I have two Di2 equipped bikes, a Look and a new Cervelo which is my current ride of choice which gets to be ridden 2 or 3 times a week. The Look sits in the garage and only ridden maybe once or twice a month and the Shimano battery seems to hold up very well, I would not worry about self discharge.


----------



## the mayor (Jul 8, 2004)

Cut.Aussie said:


> I have two Di2 equipped bikes, a Look and a new Cervelo which is my current ride of choice which gets to be ridden 2 or 3 times a week. The Look sits in the garage and only ridden maybe once or twice a month and the Shimano battery seems to hold up very well, I would not worry about self discharge.

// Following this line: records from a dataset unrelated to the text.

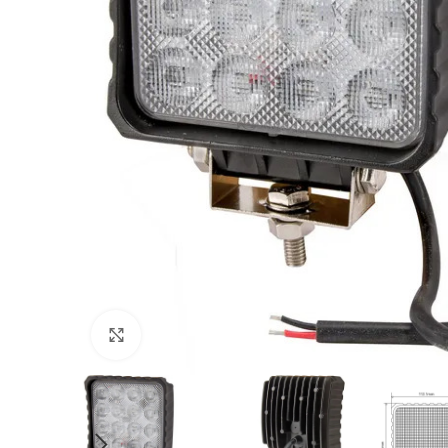
Povećajte sliku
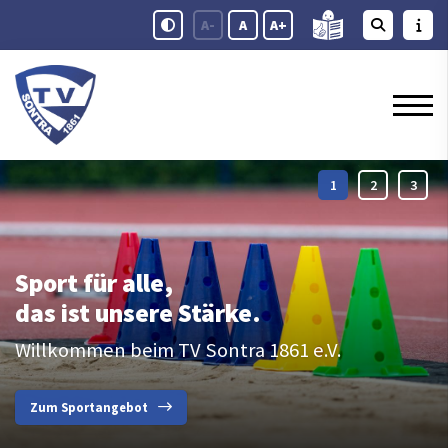
A-
A
A+
Sport für alle,
das ist unsere Stärke.
Willkommen beim TV Sontra 1861 e.V.
Zum Sportangebot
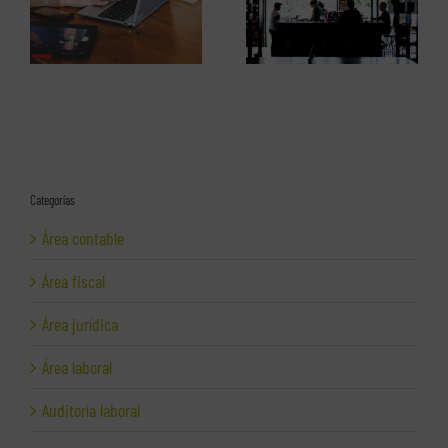
mo
Darse de alta como autónomo
Darse de alta como autónomo
(2)
(1)
Categorías
Área contable
Área fiscal
Área jurídica
Área laboral
Auditoría laboral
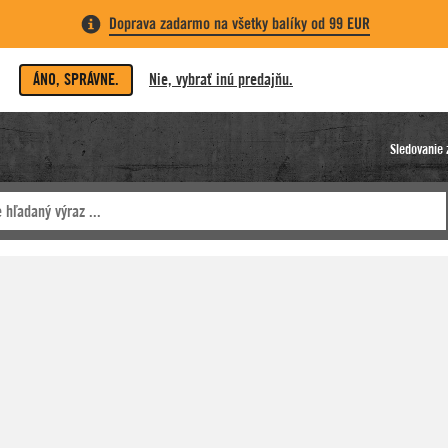
Doprava zadarmo na všetky balíky od 99 EUR
ÁNO, SPRÁVNE.
Nie, vybrať inú predajňu.
Sledovanie 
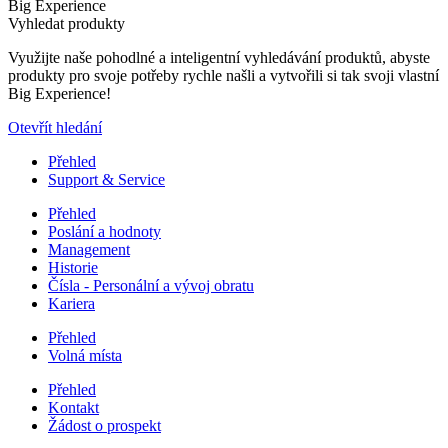
Big Experience
Vyhledat produkty
Využijte naše pohodlné a inteligentní vyhledávání produktů, abyste
produkty pro svoje potřeby rychle našli a vytvořili si tak svoji vlastní
Big Experience!
Otevřít hledání
Přehled
Support & Service
Přehled
Poslání a hodnoty
Management
Historie
Čísla - Personální a vývoj obratu
Kariera
Přehled
Volná místa
Přehled
Kontakt
Žádost o prospekt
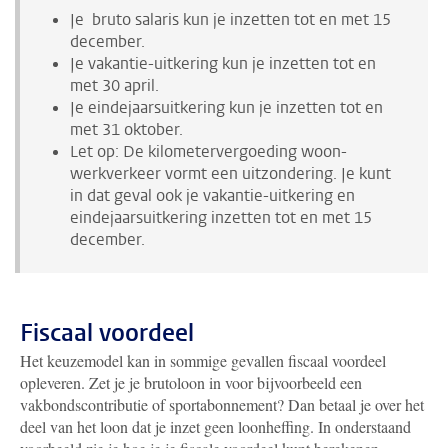
Je bruto salaris kun je inzetten tot en met 15
december.
Je vakantie-uitkering kun je inzetten tot en
met 30 april.
Je eindejaarsuitkering kun je inzetten tot en
met 31 oktober.
Let op: De kilometervergoeding woon-
werkverkeer vormt een uitzondering. Je kunt
in dat geval ook je vakantie-uitkering en
eindejaarsuitkering inzetten tot en met 15
december.
Fiscaal voordeel
Het keuzemodel kan in sommige gevallen fiscaal voordeel
opleveren. Zet je je brutoloon in voor bijvoorbeeld een
vakbondscontributie of sportabonnement? Dan betaal je over het
deel van het loon dat je inzet geen loonheffing. In onderstaand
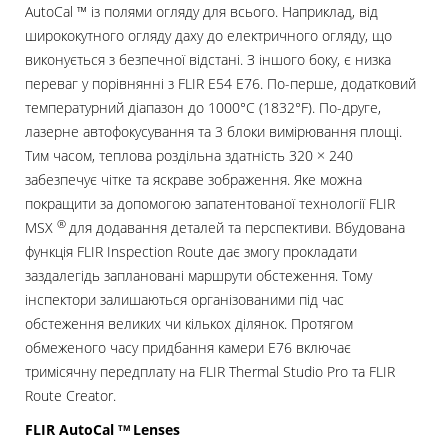
AutoCal ™ із полями огляду для всього. Наприклад, від
ширококутного огляду даху до електричного огляду, що
виконується з безпечної відстані. З іншого боку, є низка
переваг у порівнянні з FLIR E54 E76. По-перше, додатковий
температурний діапазон до 1000°C (1832°F). По-друге,
лазерне автофокусування та 3 блоки вимірювання площі.
Тим часом, теплова роздільна здатність 320 × 240
забезпечує чітке та яскраве зображення. Яке можна
покращити за допомогою запатентованої технології FLIR
®
MSX
для додавання деталей та перспективи. Вбудована
функція FLIR Inspection Route дає змогу прокладати
заздалегідь заплановані маршрути обстеження. Тому
інспектори залишаються організованими під час
обстеження великих чи кількох ділянок. Протягом
обмеженого часу придбання камери E76 включає
тримісячну передплату на FLIR Thermal Studio Pro та FLIR
Route Creator.
FLIR AutoCal
Lenses
ТМ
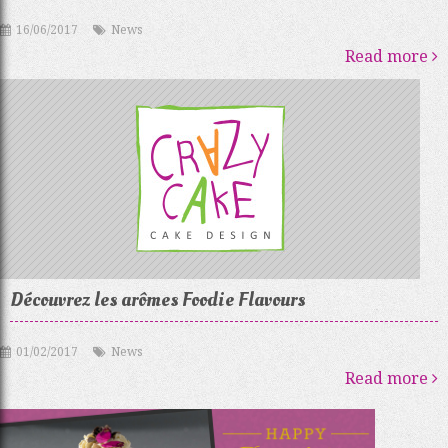
16/06/2017
News
Read more
Découvrez les arômes Foodie Flavours
01/02/2017
News
Read more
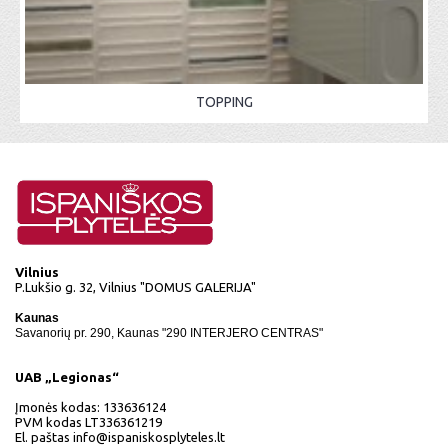
TOPPING
Vilnius
P.Lukšio g. 32, Vilnius "DOMUS GALERIJA"
Kaunas
Savanorių pr. 290, Kaunas "290 INTERJERO CENTRAS"
UAB „Legionas“
Įmonės kodas: 133636124
PVM kodas LT336361219
El. paštas
info@ispaniskosplyteles.lt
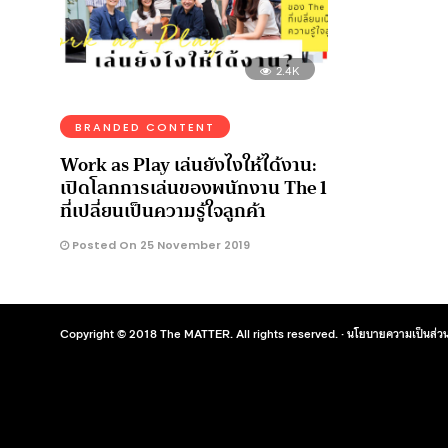
2.4K
BRANDED CONTENT
Work as Play เล่นยังไงให้ได้งาน:
เปิดโลกการเล่นของพนักงาน The 1
ที่เปลี่ยนเป็นความรู้ใจลูกค้า
Posted On 25 November 2019
Copyright © 2018 The MATTER. All rights reserved. ·
นโยบายความเป็นส่วน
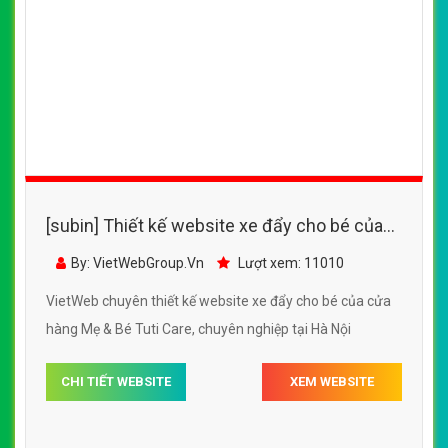
[subin] Thiết kế website xe đẩy cho bé của
cửa hàng Mẹ & Bé Tuti Care
By: VietWebGroup.Vn
Lượt xem: 11010
VietWeb chuyên thiết kế website xe đẩy cho bé của cửa
hàng Mẹ & Bé Tuti Care, chuyên nghiệp tại Hà Nội
CHI TIẾT WEBSITE
XEM WEBSITE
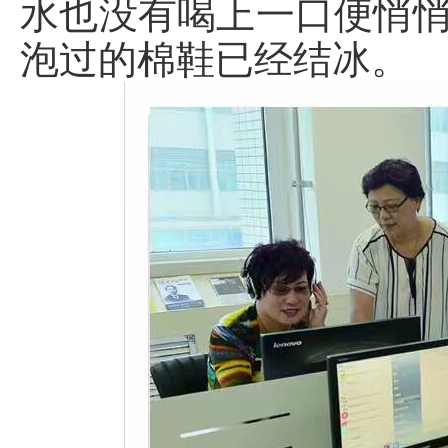
水也没有喝上一口便悄
泡过的棉鞋已经结冰。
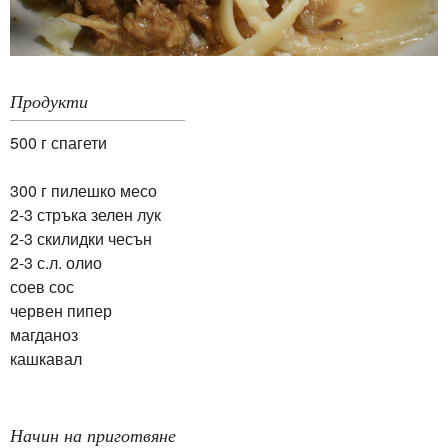
Продукти
500 г спагети
300 г пилешко месо
2-3 стръка зелен лук
2-3 скилидки чесън
2-3 с.л. олио
соев сос
червен пипер
магданоз
кашкавал
Начин на приготвяне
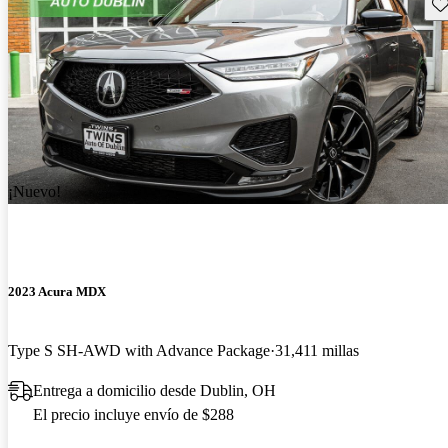
Gu
¡Nuevo!
2023 Acura MDX
Type S SH-AWD with Advance Package
31,411 millas
Entrega a domicilio desde Dublin, OH
El precio incluye envío de $288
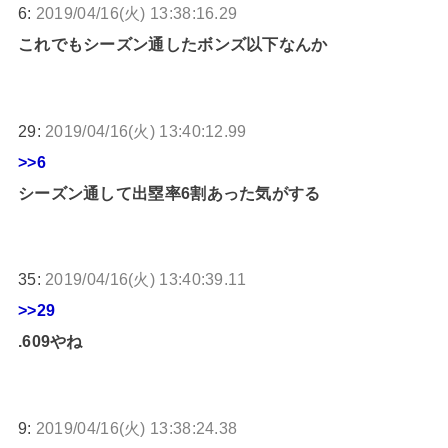
6:
2019/04/16(火) 13:38:16.29
これでもシーズン通したボンズ以下なんか
29:
2019/04/16(火) 13:40:12.99
>>6
シーズン通して出塁率6割あった気がする
35:
2019/04/16(火) 13:40:39.11
>>29
.609やね
9:
2019/04/16(火) 13:38:24.38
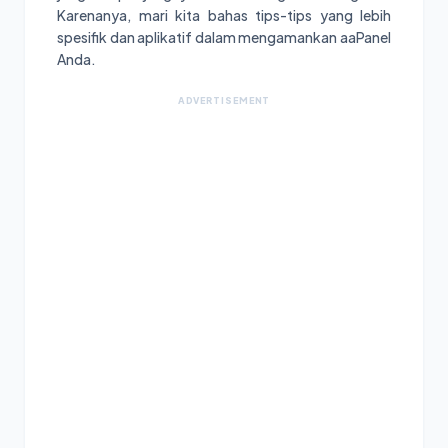
Karenanya, mari kita bahas tips-tips yang lebih
spesifik dan aplikatif dalam mengamankan aaPanel
Anda.
ADVERTISEMENT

Thanks....I was looking for some real experience.
Now....if I could just get rid of this cold and it would stop raining:mad2:


----------



## vette (Feb 1, 2009)

the mayor said:


> Well...that's why I have AAA
> But I don't think they'll come jump start my bicycle.
> I just wanted to know what life time the battery got while not in use.
> Like I said...I sometimes won't touch my road bike for a couple of weeks because of other bikes ( like cross bikes right now). I guess I'll just keep the battery topped.
> Thanks for all your replies


Hmmm,idea AAA for Di-2 & EPS riders,$50 a year.


----------